The scenario we see most often is a mixed-air temperature sensor, a discharge air temperature sensor, or a zone temperature sensor that has drifted 3-5 degrees from its actual value. That range is meaningful because it typically falls within the range where the system continues to operate without generating a fault alarm, so nobody catches it. The BAS just compensates, usually by running equipment harder than it needs to.

A zone temperature sensor reading 3 degrees low means the BAS thinks the space is 68 degrees when it is actually 71 degrees. The system keeps cooling. In a 50-zone building in the middle of a Louisiana summer, that kind of systematic error across multiple sensors translates to a measurable increase in compressor runtime. Run the numbers on three additional hours of chiller operation per day over a cooling season, and a fifty-dollar sensor problem costs you thousands.

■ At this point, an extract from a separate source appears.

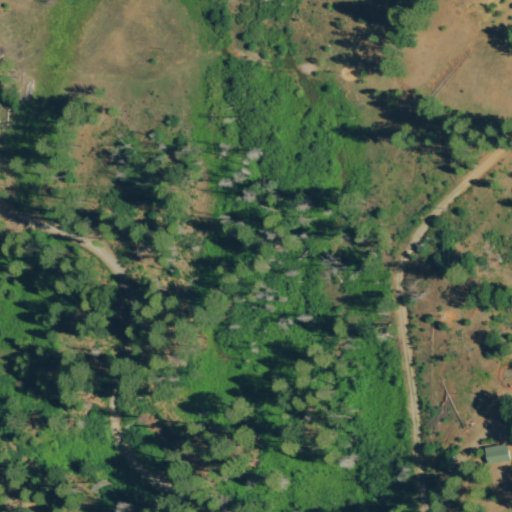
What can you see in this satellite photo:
road: (395, 302)
road: (119, 354)
building: (499, 455)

This is exactly why sensor calibration is a core part of every commissioning walkthrough we do, as I described in our post from a few weeks ago covering the full commissioning process. You cannot skip that step and trust that your sensors are reading correctly out of the box or after years of field use.

Common Failures and How We Find Them

Drifted temperature sensors are found by comparing the sensor reading in the BAS to a calibrated reference thermometer placed at the sensor location. A deviation of more than half a degree on a properly calibrated sensor indicates a problem. We find sensors three to five degrees off with some regularity on buildings that have not had a commissioning visit in several years.

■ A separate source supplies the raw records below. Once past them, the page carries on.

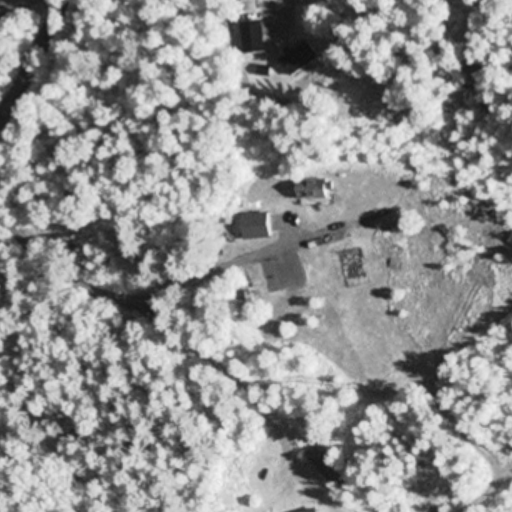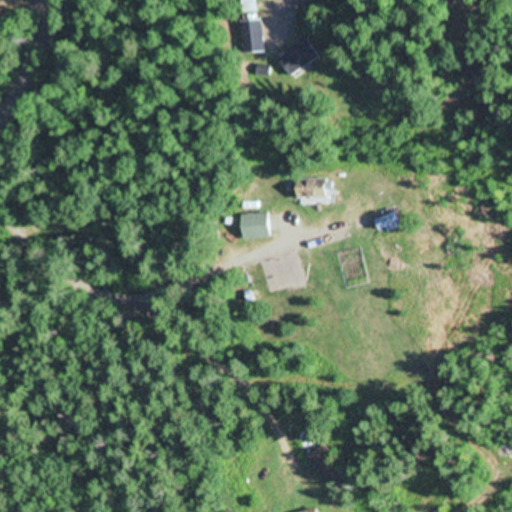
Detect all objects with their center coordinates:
building: (250, 5)
building: (254, 36)
building: (301, 58)
road: (36, 62)
building: (318, 191)
building: (392, 222)
building: (259, 225)
road: (58, 258)
building: (332, 466)
building: (313, 510)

Stuck pressure sensors are usually caught by checking the reading against known conditions. A duct static pressure sensor reading 0.8 inches water column in a fan system that is known to be off is obviously wrong. But a sensor reading 0.45 inches when the actual pressure is 0.65 inches will not alarm, and the fan will speed up unnecessarily trying to maintain setpoint.

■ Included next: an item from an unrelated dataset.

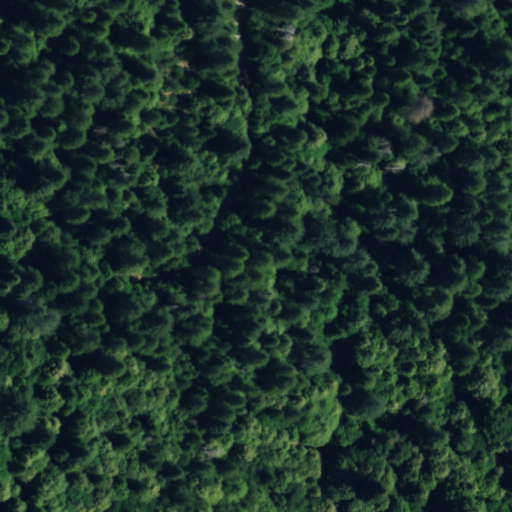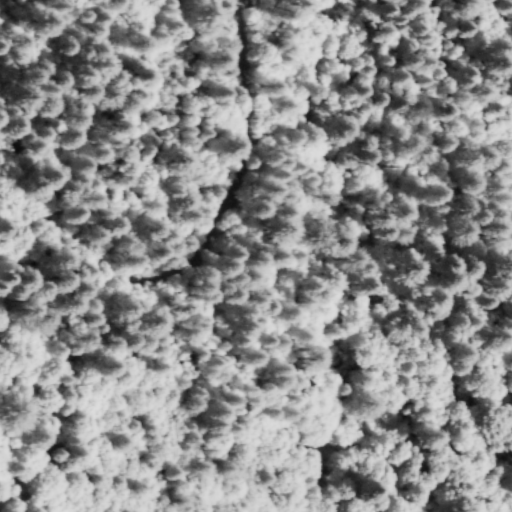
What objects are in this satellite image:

Uncalibrated CO2 sensors are identified by comparing the sensor output to a portable reference meter. The gap between an unserviced sensor and actual conditions is often surprisingly large, enough to cause meaningful ventilation errors.

Sensor Placement Is Half the Battle

Even a perfectly calibrated sensor gives bad data if it is in the wrong location. We have seen zone temperature sensors mounted directly across from HVAC supply diffusers, which means they are reading supply air temperature rather than room temperature. We have found outdoor air temperature sensors in locations that receive direct afternoon sun, reading 10-15 degrees above actual ambient temperature and causing the system to think it is much hotter outside than it is.

Proper placement follows a few basic rules. Space temperature sensors belong on interior walls, away from windows, supply air diffusers, and heat-generating equipment. Outdoor air sensors need proper sun shields and should be located where they see representative ambient conditions, not the exhaust side of a condenser. Duct-mounted sensors need to be far enough downstream from mixing points that they are seeing well-mixed air rather than stratified layers.

Mixed-air temperature sensors, measuring the blend of return air and outdoor air entering the air handler, require special attention. Stratification in the mixing plenum is common, and a single sensor may not represent the average. When we see systems where the BAS consistently reads a mixed-air temperature that does not match what the supply temperature and load would suggest, poor sensor placement is often the explanation.

A BAS with good sequences and bad sensors is going to perform poorly in ways that are very difficult to diagnose without systematically checking the instrumentation. We always start with the sensors when something is not working right.